● SOURCE INFORMATION:

__________

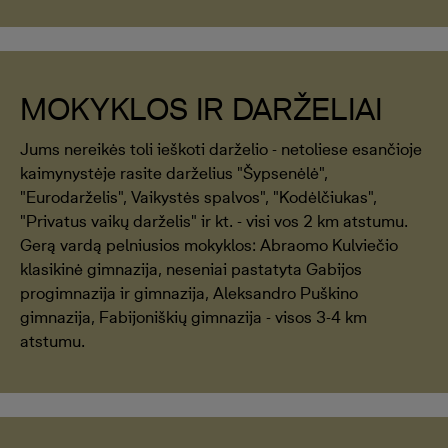
MOKYKLOS IR DARŽELIAI
Jums nereikės toli ieškoti darželio - netoliese esančioje
kaimynystėje rasite darželius "Šypsenėlė",
"Eurodarželis", Vaikystės spalvos", "Kodėlčiukas",
"Privatus vaikų darželis" ir kt. - visi vos 2 km atstumu.
Gerą vardą pelniusios mokyklos: Abraomo Kulviečio
klasikinė gimnazija, neseniai pastatyta Gabijos
progimnazija ir gimnazija, Aleksandro Puškino
gimnazija, Fabijoniškių gimnazija - visos 3-4 km
atstumu.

__________

● WHAT IS BEING ASKED:
Whenever a picture appears, leave it out, and return every record exactly.

● RESPONSE TO THE EXERCISE:
MOKYKLOS IR DARŽELIAI
Jums nereikės toli ieškoti darželio - netoliese esančioje
kaimynystėje rasite darželius "Šypsenėlė",
"Eurodarželis", Vaikystės spalvos", "Kodėlčiukas",
"Privatus vaikų darželis" ir kt. - visi vos 2 km atstumu.
Gerą vardą pelniusios mokyklos: Abraomo Kulviečio
klasikinė gimnazija, neseniai pastatyta Gabijos
progimnazija ir gimnazija, Aleksandro Puškino
gimnazija, Fabijoniškių gimnazija - visos 3-4 km
atstumu.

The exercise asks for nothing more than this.